> [Work order 1] In the records below, print the stretch from the line containing "right shoulder: (223, 105, 0)" through the end of the records. Reproduce each line as it appears.

> [Passage]
++++++++
Help HN: Commit to something publicly here. - mortenjorck

While it's a well-known strategy for self-motivation, seeing it mentioned again here (http://news.ycombinator.com/item?id=2131110) inspired the following exercise:<p>There's a goal you've been meaning to work toward. You're the only one holding yourself to it, and you haven't made the progress you want to so far.<p>Where should you be on it one month from now? Is it completable in that timeframe? How far along do you want to be? Post it here. Next month, in a follow-up thread, post an update.
======
JonnieCache
As I mentioned in the other thread, there is actually plenty of evidence
_against_ this view, evidence showing that publicly announcing your goals
actually reduces your motivation.

Here is the same short TED talk I posted on the subject in the other thread:
<http://www.youtube.com/watch?v=NHopJHSlVo4>

Don't mean to rain on your parade, just trying to get all the relevant numbers
out there. Your brain may vary.

------
Metapony
While HN is a bit different, I find that a lot of content aggregation sites
are big timewasters. (Most notably Reddit.) What does it matter if you have
spent 20 minutes composing your life's story (or opinion) when it's going to
be downvoted and forgotten in a day or two? That's 20 minutes (plus 3 minutes
here and there to check for replies) that you have now wasted. Yes, your
opinion matters, yes you are a shining star, a special snowflake... but what
matters more, your goal or the satisfaction of showing them that your
insignificant opinion matters?
++++++++
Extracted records
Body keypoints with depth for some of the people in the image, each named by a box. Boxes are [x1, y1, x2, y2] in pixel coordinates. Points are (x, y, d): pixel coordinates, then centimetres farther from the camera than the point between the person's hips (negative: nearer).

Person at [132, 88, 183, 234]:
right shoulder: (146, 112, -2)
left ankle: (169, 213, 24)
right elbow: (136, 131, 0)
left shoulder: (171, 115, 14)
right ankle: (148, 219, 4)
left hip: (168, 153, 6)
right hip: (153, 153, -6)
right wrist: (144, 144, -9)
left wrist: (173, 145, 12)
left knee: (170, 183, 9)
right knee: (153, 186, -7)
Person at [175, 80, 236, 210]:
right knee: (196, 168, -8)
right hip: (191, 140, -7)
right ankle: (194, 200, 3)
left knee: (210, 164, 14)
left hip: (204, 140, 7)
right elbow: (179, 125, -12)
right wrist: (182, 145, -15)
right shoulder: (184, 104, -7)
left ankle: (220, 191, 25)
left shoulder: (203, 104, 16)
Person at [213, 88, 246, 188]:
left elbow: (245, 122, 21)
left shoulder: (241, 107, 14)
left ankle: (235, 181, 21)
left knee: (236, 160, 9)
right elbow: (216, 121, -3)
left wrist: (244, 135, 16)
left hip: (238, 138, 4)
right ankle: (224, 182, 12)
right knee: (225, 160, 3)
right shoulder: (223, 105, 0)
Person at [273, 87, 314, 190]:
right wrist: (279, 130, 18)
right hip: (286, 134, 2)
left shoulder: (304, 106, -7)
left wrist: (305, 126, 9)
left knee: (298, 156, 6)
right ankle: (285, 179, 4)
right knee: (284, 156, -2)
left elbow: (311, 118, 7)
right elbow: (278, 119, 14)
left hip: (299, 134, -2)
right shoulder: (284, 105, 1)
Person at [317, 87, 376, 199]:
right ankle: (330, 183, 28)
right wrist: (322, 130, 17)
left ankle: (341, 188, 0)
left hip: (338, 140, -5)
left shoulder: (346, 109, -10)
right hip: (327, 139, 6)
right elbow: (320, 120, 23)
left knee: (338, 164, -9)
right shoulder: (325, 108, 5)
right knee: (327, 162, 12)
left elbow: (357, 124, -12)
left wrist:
++++++++
> [Work order 2] Output the stretch of the forum thread above from "Help HN: Commit" through "reduces your motivation.", copied word for word.

> [Solution 1]
right shoulder: (223, 105, 0)
Person at [273, 87, 314, 190]:
right wrist: (279, 130, 18)
right hip: (286, 134, 2)
left shoulder: (304, 106, -7)
left wrist: (305, 126, 9)
left knee: (298, 156, 6)
right ankle: (285, 179, 4)
right knee: (284, 156, -2)
left elbow: (311, 118, 7)
right elbow: (278, 119, 14)
left hip: (299, 134, -2)
right shoulder: (284, 105, 1)
Person at [317, 87, 376, 199]:
right ankle: (330, 183, 28)
right wrist: (322, 130, 17)
left ankle: (341, 188, 0)
left hip: (338, 140, -5)
left shoulder: (346, 109, -10)
right hip: (327, 139, 6)
right elbow: (320, 120, 23)
left knee: (338, 164, -9)
right shoulder: (325, 108, 5)
right knee: (327, 162, 12)
left elbow: (357, 124, -12)
left wrist:

> [Solution 2]
Help HN: Commit to something publicly here. - mortenjorck

While it's a well-known strategy for self-motivation, seeing it mentioned again here (http://news.ycombinator.com/item?id=2131110) inspired the following exercise:<p>There's a goal you've been meaning to work toward. You're the only one holding yourself to it, and you haven't made the progress you want to so far.<p>Where should you be on it one month from now? Is it completable in that timeframe? How far along do you want to be? Post it here. Next month, in a follow-up thread, post an update.
======
JonnieCache
As I mentioned in the other thread, there is actually plenty of evidence
_against_ this view, evidence showing that publicly announcing your goals
actually reduces your motivation.